Dietary Glycemic Index and Glycemic Load Are Positively Associated with Risk of Developing Metabolic Syndrome in Middle-Aged and Elderly Adults.

OBJECTIVES: To evaluate how glycemic index (GI) and glycemic load (GL) are associated with the metabolic syndrome (MetS) and its features in middle-aged and elderly adults at high cardiovascular risk. DESIGN: Prospective, longitudinal, population-based cohort. SETTING: PREvención con DIeta MEDiterránea study. PARTICIPANTS: Men and women (N = 6,606) divided into three age groups (<65, 65-74, ≥75). MEASUREMENTS: Energy and nutrient intake was evaluated using a validated 137-item food frequency questionnaire. MetS and its features were defined in accordance with the criteria of the American Heart Association and National Heart, Lung, and Blood Institute. RESULTS: A positive association was observed between GI and MetS prevalence in the youngest and middle age groups for participants without diabetes mellitus, but no relationship was found for those with diabetes mellitus.
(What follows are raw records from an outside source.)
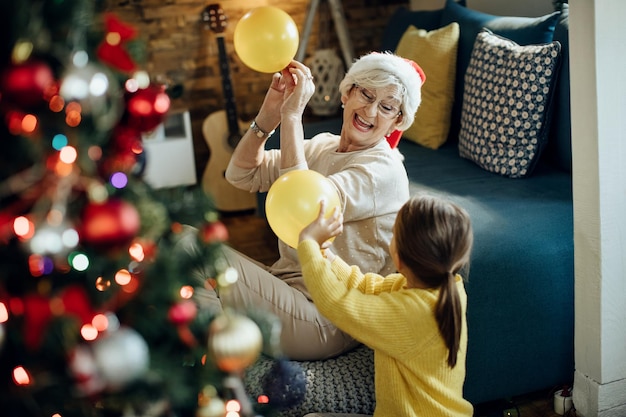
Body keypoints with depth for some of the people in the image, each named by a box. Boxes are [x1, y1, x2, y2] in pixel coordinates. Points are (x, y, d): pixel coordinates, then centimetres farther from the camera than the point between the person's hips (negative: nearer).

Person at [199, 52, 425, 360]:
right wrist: (269, 113, -11)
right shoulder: (322, 146, 10)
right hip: (285, 285, 8)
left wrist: (293, 115, -26)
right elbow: (241, 175, 4)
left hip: (324, 321, -8)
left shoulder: (383, 170, -15)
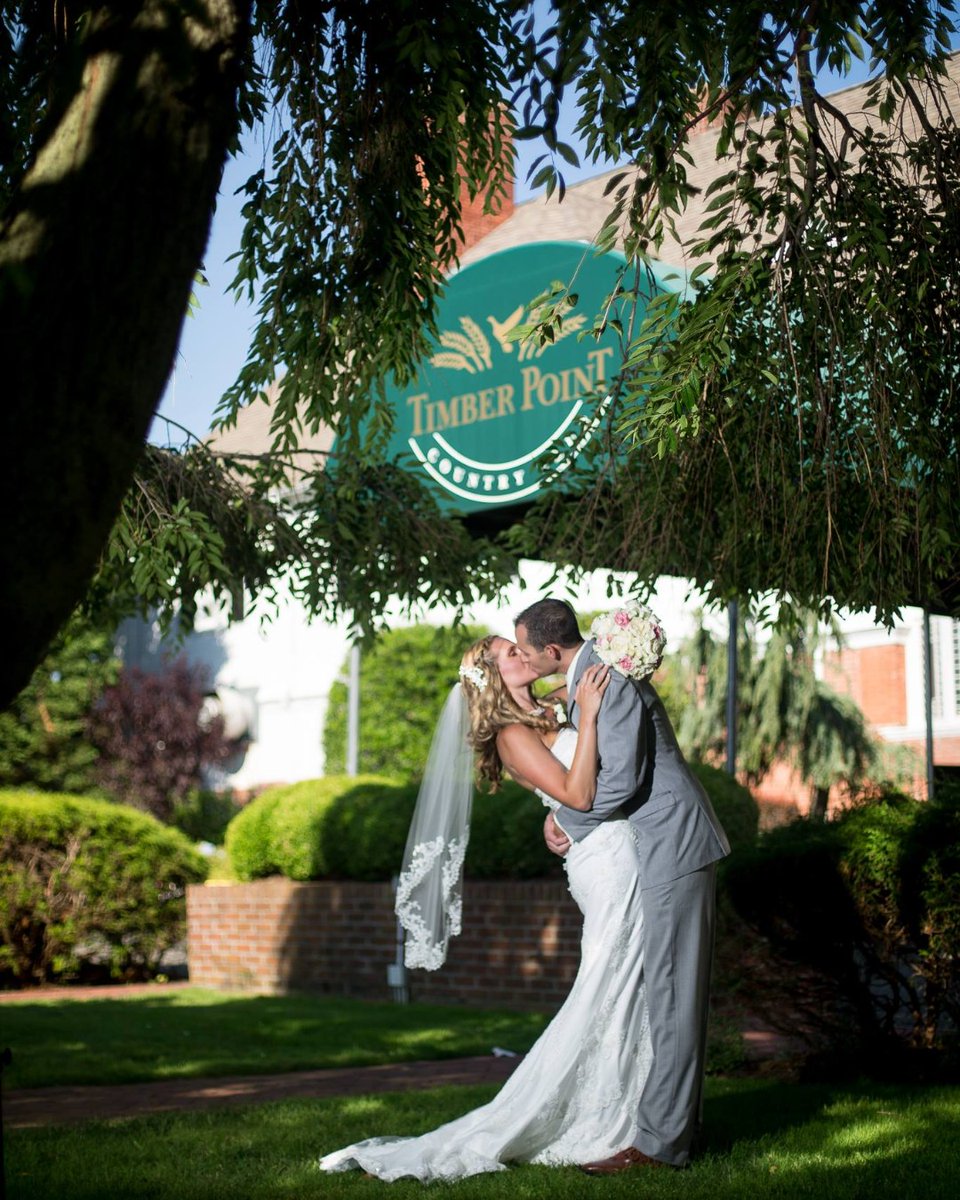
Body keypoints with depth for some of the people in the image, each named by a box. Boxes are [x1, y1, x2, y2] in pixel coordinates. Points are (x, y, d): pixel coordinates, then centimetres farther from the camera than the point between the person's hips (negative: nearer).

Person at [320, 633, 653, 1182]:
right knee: (605, 1000, -7)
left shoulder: (545, 719, 17)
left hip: (624, 860, 9)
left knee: (632, 993, 12)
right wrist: (587, 716, -22)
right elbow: (578, 795, -20)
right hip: (606, 858, -9)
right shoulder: (512, 735, -10)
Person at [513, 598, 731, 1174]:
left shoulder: (609, 683, -20)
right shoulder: (588, 673, 12)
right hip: (671, 845, 11)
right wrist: (559, 811, 6)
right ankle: (680, 1118, 22)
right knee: (670, 988, 14)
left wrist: (566, 821, -9)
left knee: (670, 991, -8)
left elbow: (621, 781, -23)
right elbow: (590, 763, 22)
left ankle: (659, 1140, -4)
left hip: (674, 845, -11)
During the median follow-up of 4.8 years, higher GI and GL were related to greater risk of MetS in the middle age group, independent of the presence of diabetes mellitus. Changes in dietary GI were associated with risk of developing the high fasting glucose component of the MetS in the oldest age category, and changes in dietary GL were associated with risk of developing abdominal obesity, hypertriglyceridemia, low high-density lipoprotein cholesterol, and high blood pressure in the youngest age category. CONCLUSION: Dietary GI and GL have a potential role in the development of MetS and associated clinical features, with particular age-dependent considerations.